A VD na ESF constitui uma das modalidades da AD, sendo ferramenta estratégica na APS ao possibilitar aos enfermeiros e demais profissionais da equipe conhecer o contexto de vida dos sujeitos para que seu projeto terapêutico seja exequível e coerente com a sua respectiva realidade. A VD é percebida como um importante espaço de reconhecimento e, portanto, de reforço da identidade sendo também reconhecida como um espaço de exercício de autonomia e de concretização de atividades junto à comunidade.
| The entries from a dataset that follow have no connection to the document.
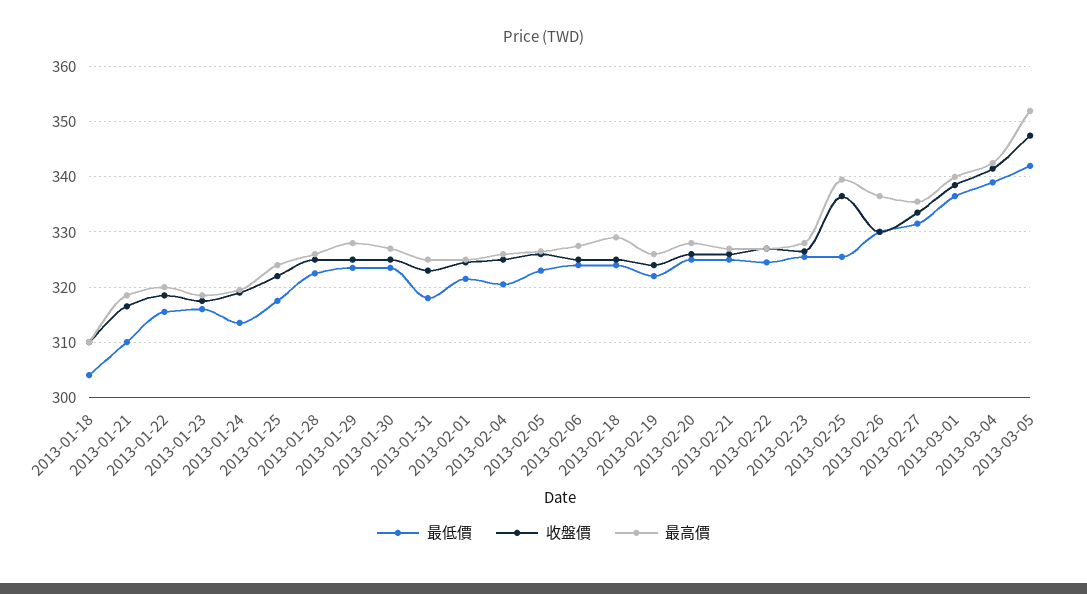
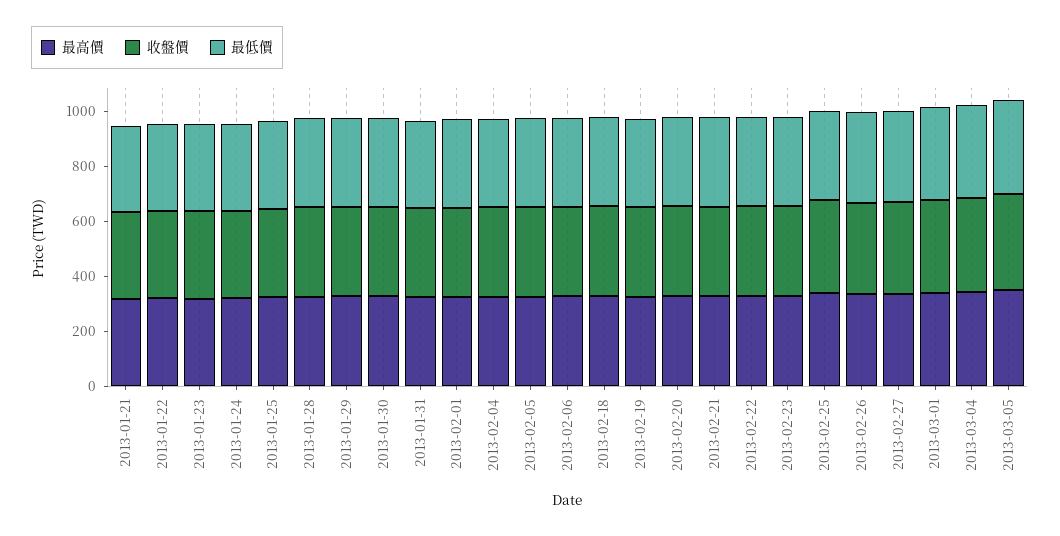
  {
    "最低價": {
-     "2013-01-18": 304,
      "2013-01-21": 310,
      "2013-01-22": 316,
      "2013-01-23": 316,
      "2013-01-24": 314,
      "2013-01-25": 318,
      "2013-01-28": 322,
      "2013-01-29": 324,
      "2013-01-30": 324,
      "2013-01-31": 318,
      "2013-02-01": 322,
      "2013-02-04": 320,
      "2013-02-05": 324,
      "2013-02-06": 324,
      "2013-02-18": 324,
      "2013-02-19": 322,
      "2013-02-20": 326,
      "2013-02-21": 326,
      "2013-02-22": 324,
      "2013-02-23": 326,
      "2013-02-25": 326,
      "2013-02-26": 330,
      "2013-02-27": 332,
      "2013-03-01": 336,
      "2013-03-04": 340,
      "2013-03-05": 342
    },
    "收盤價": {
-     "2013-01-18": 310,
      "2013-01-21": 316,
      "2013-01-22": 318,
      "2013-01-23": 318,
      "2013-01-24": 320,
      "2013-01-25": 322,
      "2013-01-28": 326,
      "2013-01-29": 326,
      "2013-01-30": 326,
      "2013-01-31": 324,
      "2013-02-01": 324,
      "2013-02-04": 326,
      "2013-02-05": 326,
      "2013-02-06": 326,
      "2013-02-18": 326,
      "2013-02-19": 324,
      "2013-02-20": 326,
      "2013-02-21": 326,
      "2013-02-22": 328,
      "2013-02-23": 326,
      "2013-02-25": 336,
      "2013-02-26": 330,
      "2013-02-27": 334,
      "2013-03-01": 338,
      "2013-03-04": 342,
      "2013-03-05": 348
    },
    "最高價": {
-     "2013-01-18": 310,
      "2013-01-21": 318,
      "2013-01-22": 320,
      "2013-01-23": 318,
      "2013-01-24": 320,
      "2013-01-25": 324,
      "2013-01-28": 326,
      "2013-01-29": 328,
      "2013-01-30": 328,
      "2013-01-31": 326,
      "2013-02-01": 326,
      "2013-02-04": 326,
      "2013-02-05": 326,
      "2013-02-06": 328,
      "2013-02-18": 330,
      "2013-02-19": 326,
      "2013-02-20": 328,
      "2013-02-21": 328,
      "2013-02-22": 328,
      "2013-02-23": 328,
      "2013-02-25": 340,
      "2013-02-26": 336,
      "2013-02-27": 336,
      "2013-03-01": 340,
      "2013-03-04": 342,
      "2013-03-05": 352
    }
  }

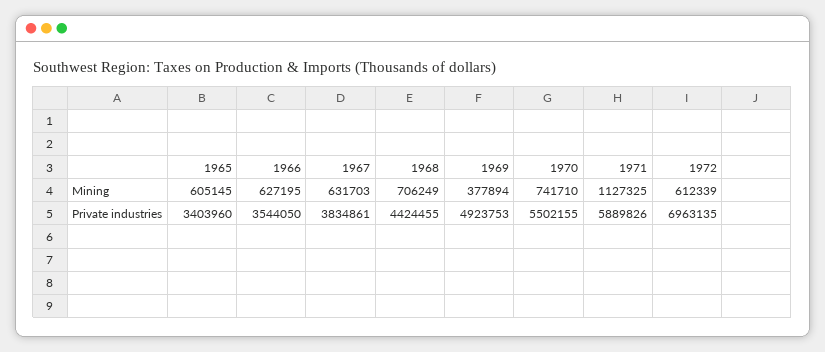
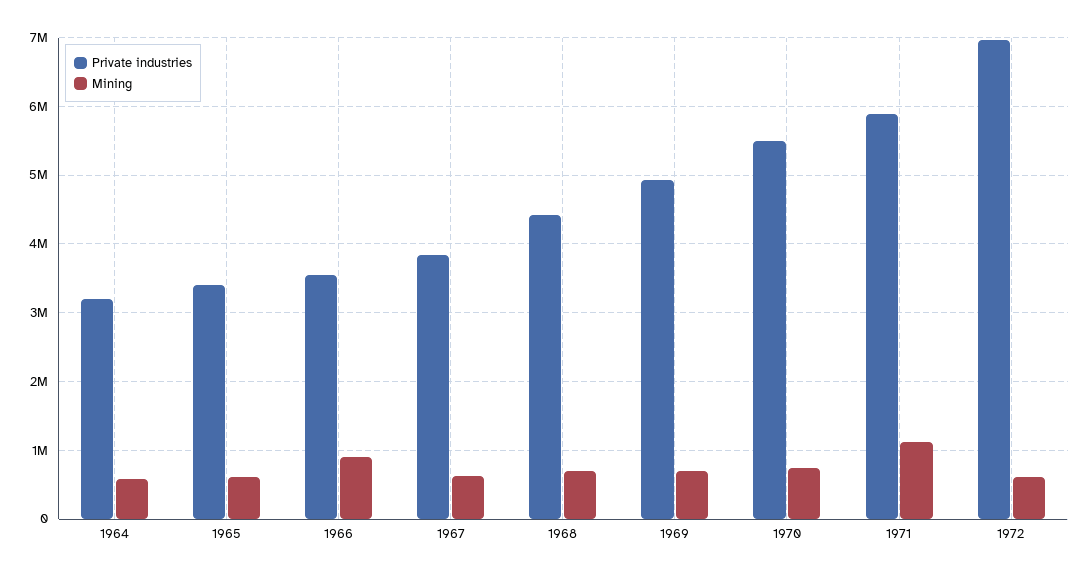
  {
    "Mining": {
      "1965": 605145,
-     "1966": 627195,
+     "1966": 900000,
      "1967": 631703,
      "1968": 706249,
-     "1969": 377894,
+     "1969": 700000,
      "1970": 741710,
      "1971": 1127325,
-     "1972": 612339
+     "1972": 612339,
+     "1964": 600000
    },
    "Private industries": {
      "1965": 3403960,
      "1966": 3544050,
      "1967": 3834861,
      "1968": 4424455,
      "1969": 4923753,
      "1970": 5502155,
      "1971": 5889826,
-     "1972": 6963135
+     "1972": 6963135,
+     "1964": 3200000
    }
  }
O presente estudo permite inferir que a estruturação da RAS ainda é um processo em construção, apresentando lacunas importantes no que se refere à capacidade de superar práticas fragmentadas de assistência à saúde. A RAS constitui, dessa forma, uma estratégia organizacional ainda não consolidada no cotidiano dos serviços, que apresenta ainda fragilidades a serem enfrentadas, principalmente relacionadas à complementaridade dos serviços e interdependência entre eles. O trabalhar em rede depende da forma que cada setor atua sobre o que é de sua responsabilidade, pois isso causa nitidamente impactos sobre o agir do outro e pode gerar ou não a continuidade do cuidado. Neste contexto, é necessário repensar e propor estratégias para a superação de lacunas existentes, para que a AD possa apresentar avanços significativos na construção de serviços e práticas mais próximos da integralidade.

Com relação às limitações do estudo, destaca-se que, embora contemple a atenção primária, secundária e terciária em saúde, foi realizado em três municípios, o que pode não expressar a realidade de outras localidades. Assim, novos estudos devem ser realizados para uma maior generalização dos resultados aqui encontrados.